At first, the concert will juxtapose songs by Kanye and Beethoven to illuminate the comparisons aligning them. As the concert continues, the artists’ work will become ever more integrated, until the line between them becomes jagged and molten. “I think the boundaries we set up [in music] are necessarily artificial and don’t need to be adhered to,” Cohler said. Feigenbaum added: “We’re interested in getting out of the box that classical music puts us in.”

Although Cohler and Feigenbaum stress that their project is less concerned with the personas of the artists at play, and more concerned with their work, it’s hard to ignore the fact that, like Kanye, Beethoven was also something of an egoist. When a review of his “String Quartet No. 13” declared the work “incomprehensible, like Chinese,” he responded indignantly and without a hint of self-doubt, calling his audience “Cattle! Asses!” One of his most iconic quotes, “There are many princes and there will continue to be thousands more, but there is only one Beethoven,” sounds similarly familiar.

The show concludes with a comparison of the last movement of Beethoven’s “String Quartet No. 14” and Kanye’s “On Sight,” which opens his album. “If you don’t know the pieces you would have no idea where one piece starts and the other ends,” Cohler described. “It’s so emblematic of the artistic embryo that characterizes both Beethoven and Kanye — that propulsion, impulse and drive.”

Not everyone is psyched about the performance.
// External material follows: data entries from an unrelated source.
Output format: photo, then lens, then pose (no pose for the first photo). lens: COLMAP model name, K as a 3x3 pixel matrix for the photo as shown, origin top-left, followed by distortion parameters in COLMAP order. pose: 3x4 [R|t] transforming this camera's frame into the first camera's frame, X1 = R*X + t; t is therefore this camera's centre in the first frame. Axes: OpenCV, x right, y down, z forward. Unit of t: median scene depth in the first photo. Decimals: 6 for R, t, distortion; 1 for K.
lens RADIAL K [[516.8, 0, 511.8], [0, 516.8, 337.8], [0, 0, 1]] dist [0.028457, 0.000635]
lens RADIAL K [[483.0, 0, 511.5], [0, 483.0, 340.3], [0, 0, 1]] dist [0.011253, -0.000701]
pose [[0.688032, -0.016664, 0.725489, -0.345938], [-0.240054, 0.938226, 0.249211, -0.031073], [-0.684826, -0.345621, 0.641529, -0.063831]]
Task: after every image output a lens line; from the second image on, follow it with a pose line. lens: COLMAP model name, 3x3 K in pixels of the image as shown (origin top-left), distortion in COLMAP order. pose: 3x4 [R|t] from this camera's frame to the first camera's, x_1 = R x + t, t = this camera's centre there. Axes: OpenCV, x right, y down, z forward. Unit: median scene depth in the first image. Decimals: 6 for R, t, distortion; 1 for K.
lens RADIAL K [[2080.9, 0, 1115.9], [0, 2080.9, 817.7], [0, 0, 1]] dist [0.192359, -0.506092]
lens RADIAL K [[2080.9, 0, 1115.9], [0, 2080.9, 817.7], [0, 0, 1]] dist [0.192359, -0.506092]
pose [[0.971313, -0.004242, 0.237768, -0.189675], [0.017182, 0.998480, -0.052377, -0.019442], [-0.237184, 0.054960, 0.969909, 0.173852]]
Pitchfork Senior Editor Jayson Greene called the project “spectacularly ill-conceived.” Greene, who writes about both classical and hip-hop music, sees little connection between the two artists beyond a catchy conjoined nickname, and described the effort as a lazy attempt to bridge high and low culture that underestimates both artists and their audience.

“Lumping things on two sides of a room and drawing a line is less difficult than figuring out where each individual element belongs in a space,” Greene wrote. “And if you are going to start mixing and matching — say, by establishing a parallel between a rapper and a composer that leaps over genre boundaries, countries, and hundreds of years — for god’s sake, think hard about what you’re doing.”

Whether or not you like the resulting Yeethoven mashup, after speaking with briefly with both Cohler and Feigenbaum, it’s difficult to deny that they’ve put quite a lot thought into the pairing. This concert has been in preparation for about a year. And while Greene posits Igor Stravinsky as a stronger parallel to West, his argument is based as much upon the artists’ characters and visions as the actual content, which Cohler and Feigenbaum privilege.

As someone who knows far less about classical music, I cannot confidently comment on the solidity of the parallel between Ye and Be, at least not until the show takes place on April 16. However, I fully support the mission of a free, instructive concert performed by an orchestra of young people, illuminating bridges between unlikely artists that can be embraced or rejected by the audience as they see fit.

Rather than insulting their audience, Cohler and Feigenbaum invite people to participate in an imperfect experiment, one that can illuminate the tenuous nature of boundaries and categories confining all art forms. “The more young musicians that realize they can learn Bach and also improvise and play in a band and [learn that] those don’t have to be totally separate,” well, these are all good things, right?

Besides, the potential for “Yeethoven” to result in outrage, disagreement, slippage, disharmony and even misguided overconfidence sans apologies seems quite appropriate for the subject matter, no?

“The Great Music Series: Yeethoven“ takes place Saturday, April 16, at 7:30 p.m. The event is free, but tickets are required, available first-come first-serve starting at 6:00 p.m.